Ravishing in Red by Madeline Hunter

All romances end with a happily ever after.  That's a given.  A lot of romance authors try to spook readers into fearing that the promised HEA will never arrive, and I've always half-wondered if that's a mistake. I just finished reading Madeline Hunter's Ravishing in Red.  I thought it was magnificent, but at no point in time did I ever fear that the hero and heroine weren't going to make it.  Of course they would!  They were perfect for one another.  They treated one another with respect and affection, got along well, grew closer by slow degrees.

The thing is, as romance readers, we're really promised two things whenever we pick up a romance.  First, the Happily Ever After.  Second?  Lots of pain along the way.

Hunter delivers on that second promise.  Not by threatening the inevitable conclusion but, rather, by presenting us at the outset with a little emotional grenade.  Audrianna's father has been blamed for signing off on bad gunpowder, a mistake -- or, worse, conspiracy -- that left many young men dead.  Sebastian's brother is a maimed war hero.  Sebastian and Audrianna may be perfect for one another, but Sebastian seeks justice for his crippled brother while Audrianna seeks to clear her dead father's name.  They cannot both have what they want; the truth will hurt one of them.
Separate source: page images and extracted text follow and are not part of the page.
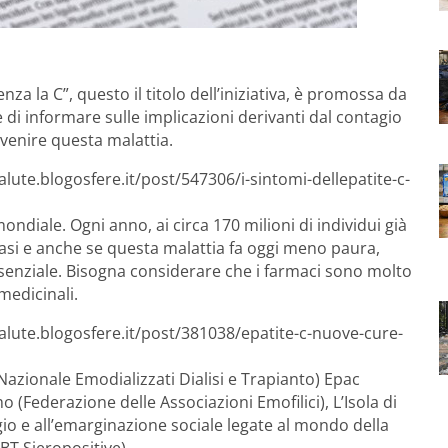
za la C”, questo il titolo dell’iniziativa, è promossa da
e di informare sulle implicazioni derivanti dal contagio
venire questa malattia.
alute.blogosfere.it/post/547306/i-sintomi-dellepatite-c-
ondiale. Ogni anno, ai circa 170 milioni di individui già
vi casi e anche se questa malattia fa oggi meno paura,
ssenziale. Bisogna considerare che i farmaci sono molto
medicinali.
salute.blogosfere.it/post/381038/epatite-c-nuove-cure-
azionale Emodializzati Dialisi e Trapianto) Epac
o (Federazione delle Associazioni Emofilici), L’Isola di
gio e all’emarginazione sociale legate al mondo della
BT Sieropositive).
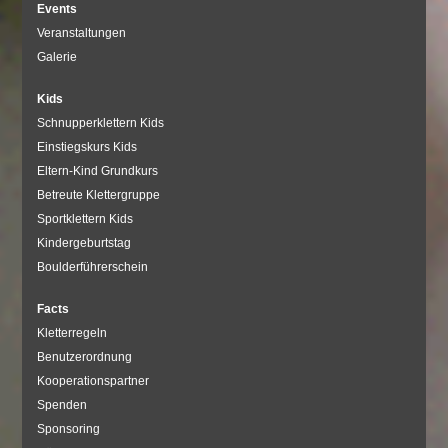
Events
Veranstaltungen
Galerie
Kids
Schnupperklettern Kids
Einstiegskurs Kids
Eltern-Kind Grundkurs
Betreute Klettergruppe
Sportklettern Kids
Kindergeburtstag
Boulderführerschein
Facts
Kletterregeln
Benutzerordnung
Kooperationspartner
Spenden
Sponsoring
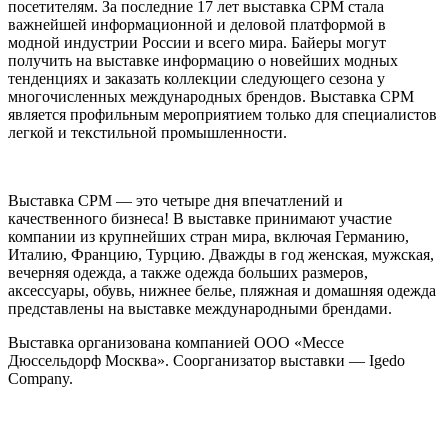
посетителям. За последние 17 лет выставка СРМ стала
важнейшей информационной и деловой платформой в
модной индустрии России и всего мира. Байеры могут
получить на выставке информацию о новейших модных
тенденциях и заказать коллекции следующего сезона у
многочисленных международных брендов. Bыставка СРМ
является профильным мероприятием только для специалистов
легкой и текстильной промышленности.
Выставка СРМ — это четыре дня впечатлений и
качественного бизнеса! В выставке принимают участие
компании из крупнейших стран мира, включая Германию,
Италию, Францию,
Турцию
. Дважды в год женская, мужская,
вечерняя одежда, а также одежда больших размеров,
аксессуары, обувь, нижнее белье, пляжная и домашняя одежда
представлены на выставке международными брендами.
Выставка организована компанией ООО «Мессе
Дюссельдорф Москва». Соорганизатор выставки — Igedo
Company.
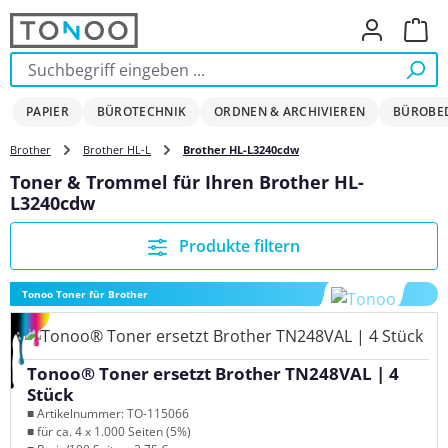
Zum Hauptinhalt springen
Ware
PAPIER
BÜROTECHNIK
ORDNEN & ARCHIVIEREN
BÜROBE
Brother
Brother HL-L
Brother HL-L3240cdw
Toner & Trommel für Ihren Brother HL-
L3240cdw
Produkte filtern
Tonoo Toner für Brother
Tonoo® Toner ersetzt Brother TN248VAL | 4
Stück
■ Artikelnummer: TO-115066
■ für ca. 4 x 1.000 Seiten (5%)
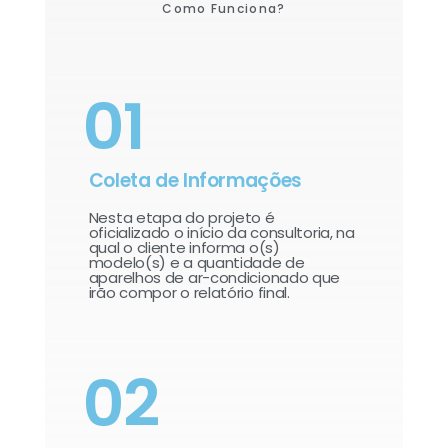
Como Funciona?
01
Coleta de Informações
Nesta etapa do projeto é
oficializado o início da consultoria, na
qual o cliente informa o(s)
modelo(s) e a quantidade de
aparelhos de ar-condicionado que
irão compor o relatório final.​
02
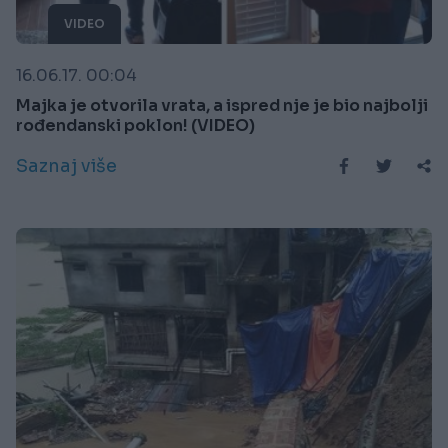
VIDEO
16.06.17. 00:04
Majka je otvorila vrata, a ispred nje je bio najbolji
rođendanski poklon! (VIDEO)
Saznaj više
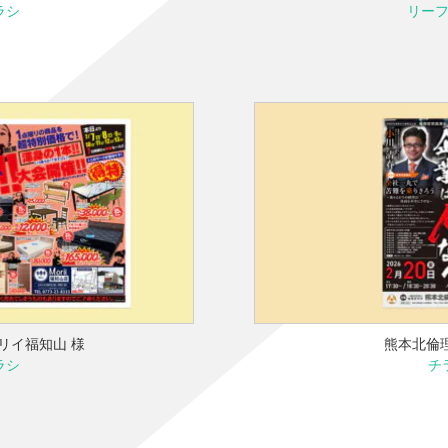
ラシ
リー
リイ福知山 様
熊本北倫
ラシ
チ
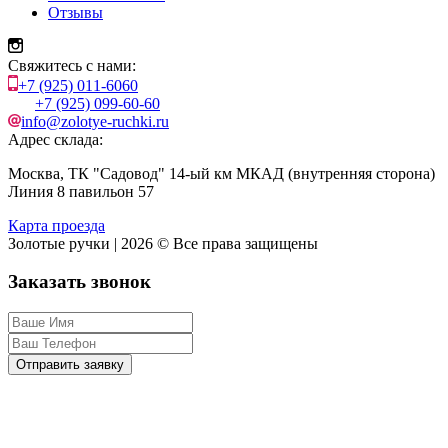
Отзывы
Свяжитесь с нами:
+7 (925) 011-6060
+7 (925) 099-60-60
info@zolotye-ruchki.ru
Адрес склада:
Москва, ТК "Садовод" 14-ый км МКАД (внутренняя сторона)
Линия 8 павильон 57
Карта проезда
Золотые ручки | 2026 © Все права защищены
Заказать звонок
Отправить заявку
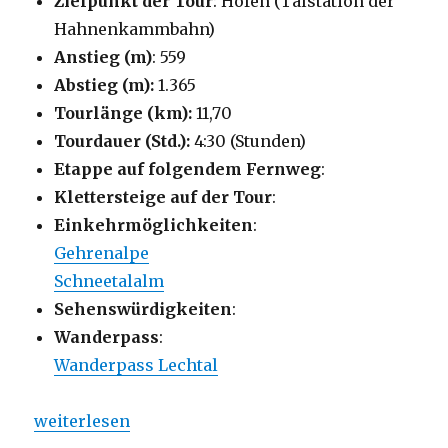
Zielpunkt der Tour
: Höfen (Talstation der
Hahnenkammbahn)
Anstieg (m)
: 559
Abstieg (m):
1.365
Tourlänge (km):
11,70
Tourdauer (Std.):
4:30 (Stunden)
Etappe auf folgendem Fernweg
:
Klettersteige auf der Tour
:
Einkehrmöglichkeiten
:
Gehrenalpe
Schneetalalm
Sehenswürdigkeiten
:
Wanderpass
:
Wanderpass Lechtal
„Almenrunde am Hahnenkamm bei Reutte“
weiterlesen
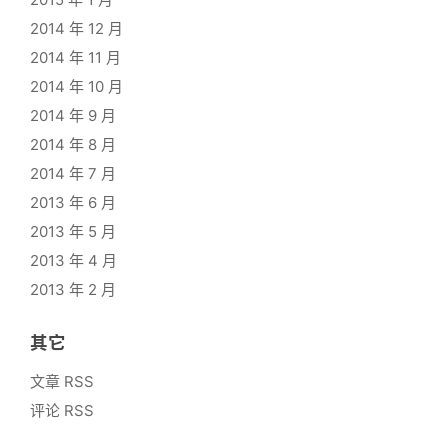
2014 年 12 月
2014 年 11 月
2014 年 10 月
2014 年 9 月
2014 年 8 月
2014 年 7 月
2013 年 6 月
2013 年 5 月
2013 年 4 月
2013 年 2 月
其它
文章 RSS
评论 RSS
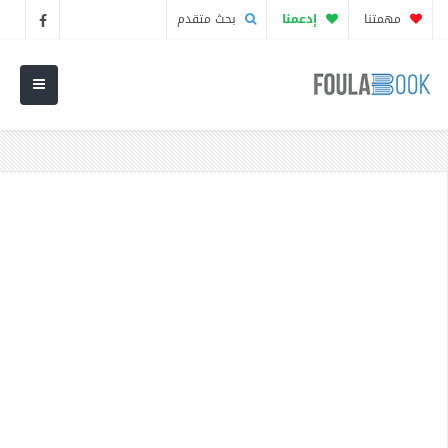
مهمتنا
إدعمنا
بحث متقدم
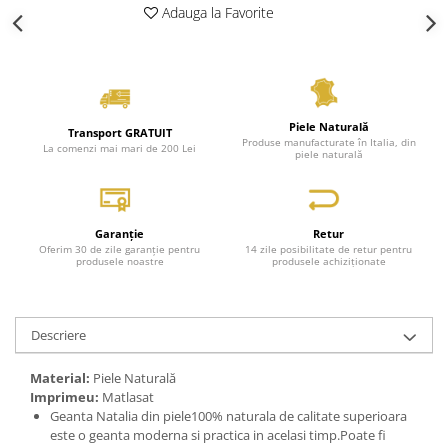
Adauga la Favorite
Piele Naturală
Transport GRATUIT
Produse manufacturate în Italia, din
La comenzi mai mari de 200 Lei
piele naturală
Garanție
Retur
Oferim 30 de zile garanție pentru
14 zile posibilitate de retur pentru
produsele noastre
produsele achiziționate
Descriere
Material:
Piele Naturală
Imprimeu:
Matlasat
Geanta Natalia din piele100% naturala de calitate superioara
este o geanta moderna si practica in acelasi timp.Poate fi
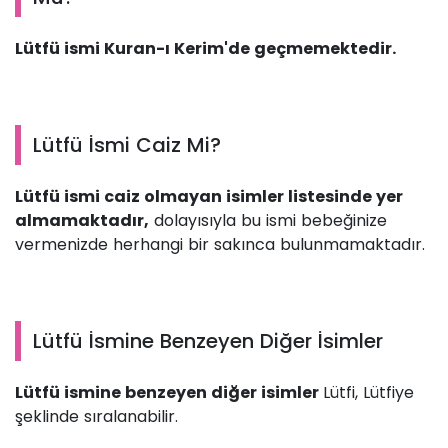
Lütfü ismi Kuran-ı Kerim'de geçmemektedir.
Lütfü İsmi Caiz Mi?
Lütfü ismi caiz olmayan isimler listesinde yer
almamaktadır,
dolayısıyla bu ismi bebeğinize
vermenizde herhangi bir sakınca bulunmamaktadır.
Lütfü İsmine Benzeyen Diğer İsimler
Lütfü ismine benzeyen diğer isimler
Lütfi, Lütfiye
şeklinde sıralanabilir.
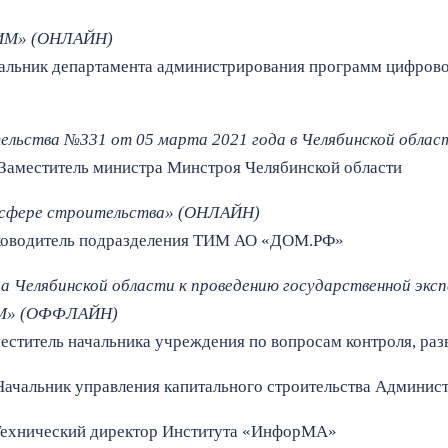
ТИМ» (ОНЛАЙН)
альник департамента администрирования программ цифрово
тельства №331 от 05 марта 2021 года в Челябинской обл
Заместитель министра Минстроя Челябинской области
в сфере строительства» (ОНЛАЙН)
ководитель подразделения ТИМ АО «ДОМ.РФ»
а Челябинской области к проведению государственной экс
ТИМ» (ОФФЛАЙН)
еститель начальника учреждения по вопросам контроля, раз
Начальник управления капитального строительства Админист
ехнический директор Института «ИнфорМА»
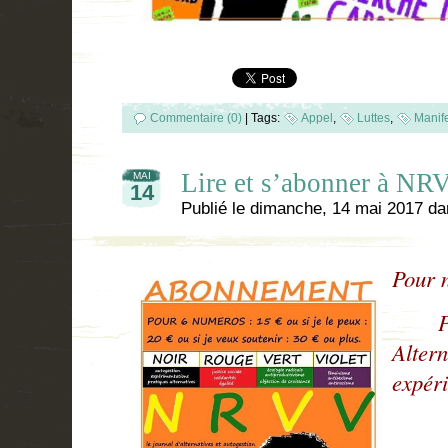
Commentaire (0)
|
Tags:
Appel
,
Luttes
,
Manife
Lire et s’abonner à NR
MAI
14
Publié le
dimanche, 14 mai 2017
da
Pour n
Pour
Altern
expéri
Pour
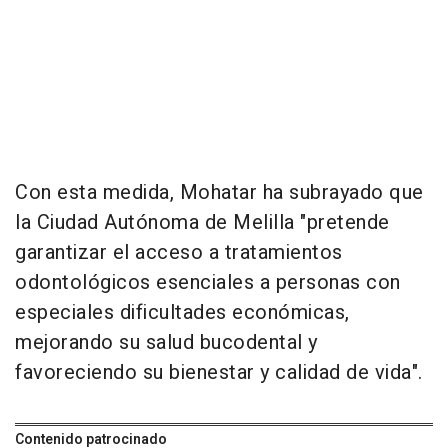
Con esta medida, Mohatar ha subrayado que
la Ciudad Autónoma de Melilla "pretende
garantizar el acceso a tratamientos
odontológicos esenciales a personas con
especiales dificultades económicas,
mejorando su salud bucodental y
favoreciendo su bienestar y calidad de vida".
Contenido patrocinado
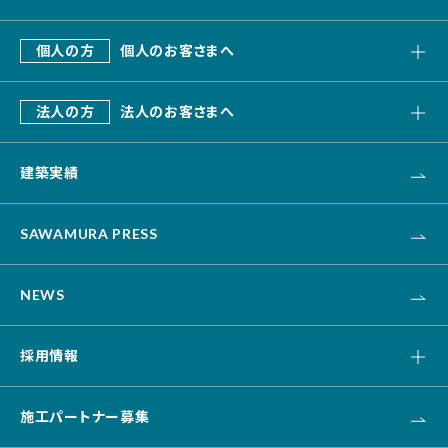
私たちの強み
個人の方
個人のお客さまへ
会社概要
SAWAMURA建築設計
これまでのあゆみ
法人の方
法人のお客さまへ
リフォーム・リノベーション
デザインビルド
エクステリア・外構
建築実績
オフィス・事務所
不動産
カナリス[システム建築]
HAARU Green Planning
SAWAMURA PRESS
改修・リニューアル
介護・福祉・医療
NEWS
資産活用
土木
採用情報
キャリア採用
施工パートナー募集
新卒採用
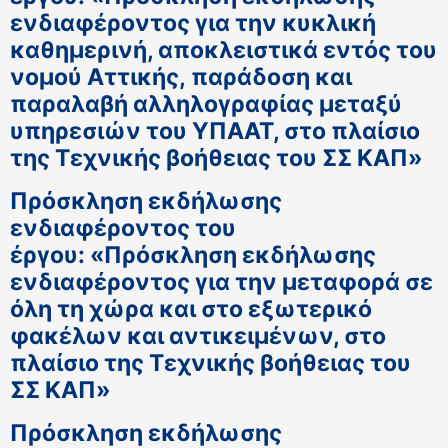
ενδιαφέροντος για την κυκλική
καθημερινή, αποκλειστικά εντός του
νομού Αττικής, παράδοση και
παραλαβή αλληλογραφίας μεταξύ
υπηρεσιών του ΥΠΑΑΤ, στο πλαίσιο
της Τεχνικής βοήθειας του ΣΣ ΚΑΠ»
Πρόσκληση εκδήλωσης
ενδιαφέροντος του
έργου: «Πρόσκληση εκδήλωσης
ενδιαφέροντος για την μεταφορά σε
όλη τη χώρα και στο εξωτερικό
φακέλων και αντικειμένων, στο
πλαίσιο της Τεχνικής βοήθειας του
ΣΣ ΚΑΠ»
Πρόσκληση εκδήλωσης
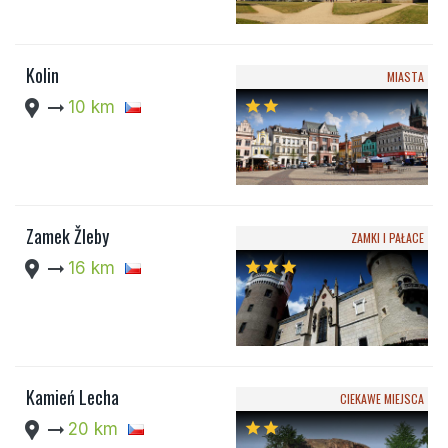
Kolin
MIASTA
location_pin
arrow_right_alt
10 km
star
star
Zamek Žleby
ZAMKI I PAŁACE
location_pin
arrow_right_alt
16 km
star
star
star
Kamień Lecha
CIEKAWE MIEJSCA
location_pin
arrow_right_alt
20 km
star
star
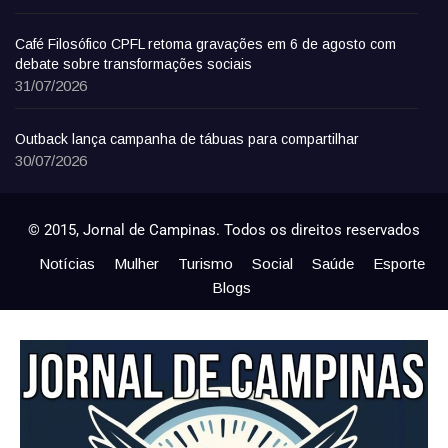
Café Filosófico CPFL retoma gravações em 6 de agosto com
debate sobre transformações sociais
31/07/2026
Outback lança campanha de tábuas para compartilhar
30/07/2026
© 2015, Jornal de Campinas. Todos os direitos reservados
Notícias
Mulher
Turismo
Social
Saúde
Esporte
Blogs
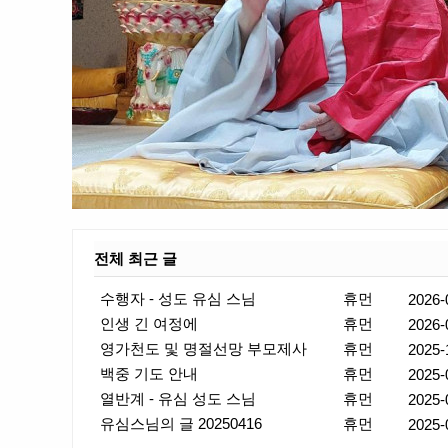
전체 최근 글
수행자 - 성도 유심 스님
휴먼
2026-
인생 긴 여정에
휴먼
2026-
영가천도 및 명절선망 부모제사
휴먼
2025-
백중 기도 안내
휴먼
2025-
열반계 - 유심 성도 스님
휴먼
2025-
유심스님의 글 20250416
휴먼
2025-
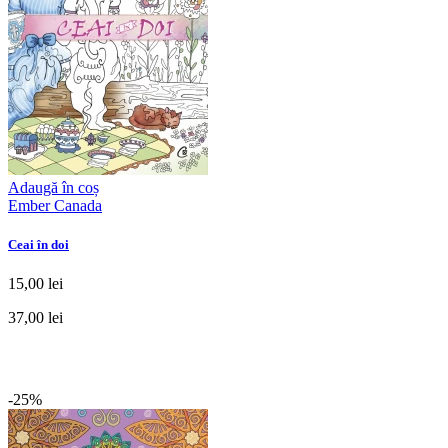
Adaugă în coș
Ember Canada
Ceai în doi
15,00 lei
37,00 lei
-25%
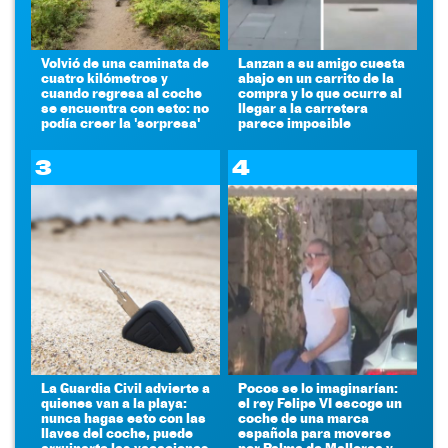
Volvió de una caminata de
Lanzan a su amigo cuesta
cuatro kilómetros y
abajo en un carrito de la
cuando regresa al coche
compra y lo que ocurre al
se encuentra con esto: no
llegar a la carretera
podía creer la 'sorpresa'
parece imposible
3
4
La Guardia Civil advierte a
Pocos se lo imaginarían:
quienes van a la playa:
el rey Felipe VI escoge un
nunca hagas esto con las
coche de una marca
llaves del coche, puede
española para moverse
arruinarte las vacaciones
por Palma de Mallorca y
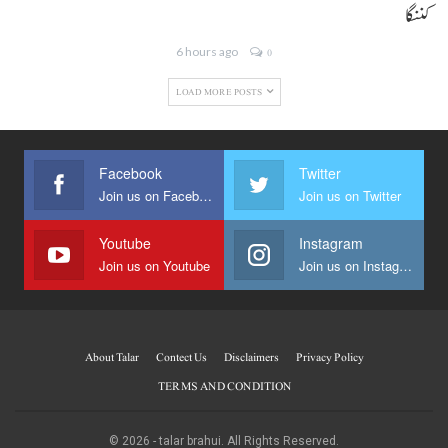
کننگا
6 hours ago
0
LOAD MORE POSTS
Facebook
Twitter
Join us on Facebook
Join us on Twitter
Youtube
Instagram
Join us on Youtube
Join us on Instagram
About Talar
Contect Us
Disclaimers
Privacy Policy
TERMS AND CONDITION
© 2026 - talar brahui. All Rights Reserved.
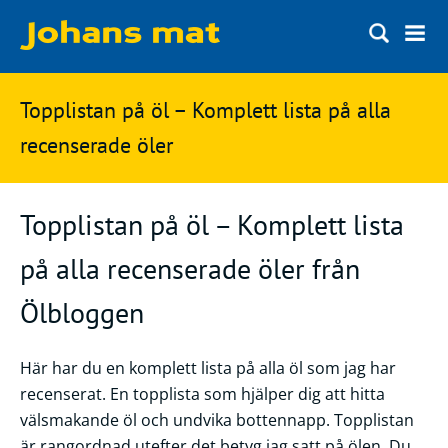
Matbloggen
Sök
Topplistan på öl – Komplett lista på alla
Innertemperaturer
på
recenserade öler
Ingredienser
Johans
Matsnack
Topplistan på öl – Komplett lista
mat
Ölbloggen
på alla recenserade öler från
Ölsnack
Sök
Ölbloggen
efter:
Topplistan
Bryggerier
Här har du en komplett lista på alla öl som jag har
Ölstilar
recenserat. En topplista som hjälper dig att hitta
välsmakande öl och undvika bottennapp. Topplistan
Kontakt
är rangordnad utefter det betyg jag satt på ölen. Du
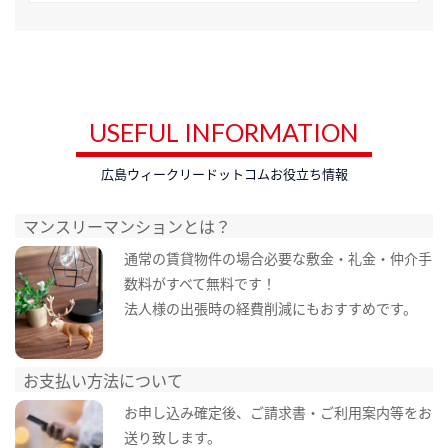
USEFUL INFORMATION
広島ウィークリードットコムお役立ち情報
マンスリーマンションとは？
通常の賃貸物件の場合必要な敷金・礼金・仲介手
数料がすべて無料です！
法人様の出張時の経費削減にもおすすめです。
お支払い方法について
お申し込み確定後、ご請求書・ご利用案内等をお
送り致します。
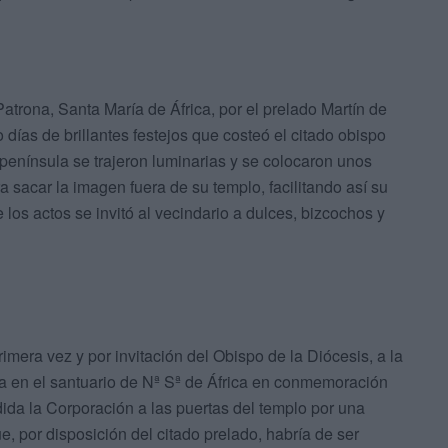
trona, Santa María de África, por el prelado Martín de
 días de brillantes festejos que costeó el citado obispo
a península se trajeron luminarias y se colocaron unos
 sacar la imagen fuera de su templo, facilitando así su
 los actos se invitó al vecindario a dulces, bizcochos y
rimera vez y por invitación del Obispo de la Diócesis, a la
a en el santuario de Nª Sª de África en conmemoración
dida la Corporación a las puertas del templo por una
e, por disposición del citado prelado, habría de ser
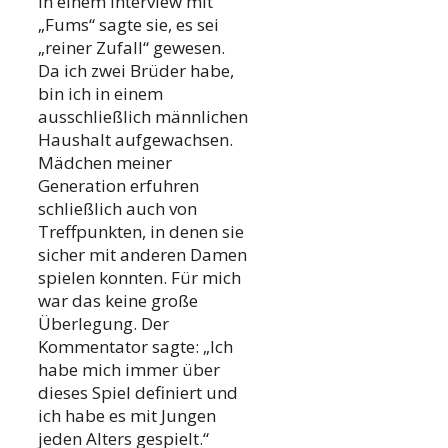
In einem Interview mit
„Fums“ sagte sie, es sei
„reiner Zufall“ gewesen.
Da ich zwei Brüder habe,
bin ich in einem
ausschließlich männlichen
Haushalt aufgewachsen.
Mädchen meiner
Generation erfuhren
schließlich auch von
Treffpunkten, in denen sie
sicher mit anderen Damen
spielen konnten. Für mich
war das keine große
Überlegung. Der
Kommentator sagte: „Ich
habe mich immer über
dieses Spiel definiert und
ich habe es mit Jungen
jeden Alters gespielt.“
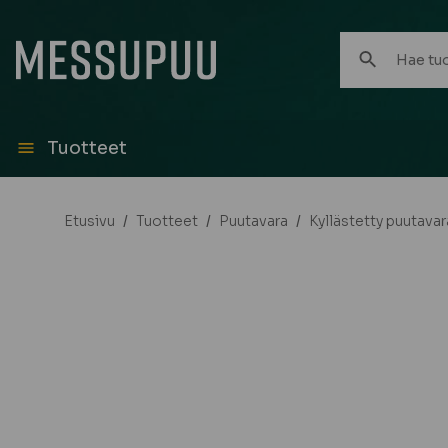
Hae
tuotteita:
Tuotteet
Etusivu
/
Tuotteet
/
Puutavara
/
Kyllästetty puutavar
She kept me guessing about the gunpowder all the way up until the end of the novel...which is to say, she kept me guessing about who would be caught holding the emotional grenade when it finally blew.

To me, that's a much more frightening conflict than the threat of a breakup.  Ravishing In Red is a romance novel so I know that Sebastian and Audrianna will be fine at the end.  I don't know how much Madeline Hunter is willing to bash at my heart along the way.  I don't know which of her characters she'll hurt, only that the gunpowder issue will resolve badly for someone.

In writing workshops, I'm generally advised to make readers fear for the relationship.  I'm told those are the highest stakes.  And perhaps only the masters can get away with taking a different route.  But by the time I turned the last page, I was very content as a  reader and full of admiration as a writer.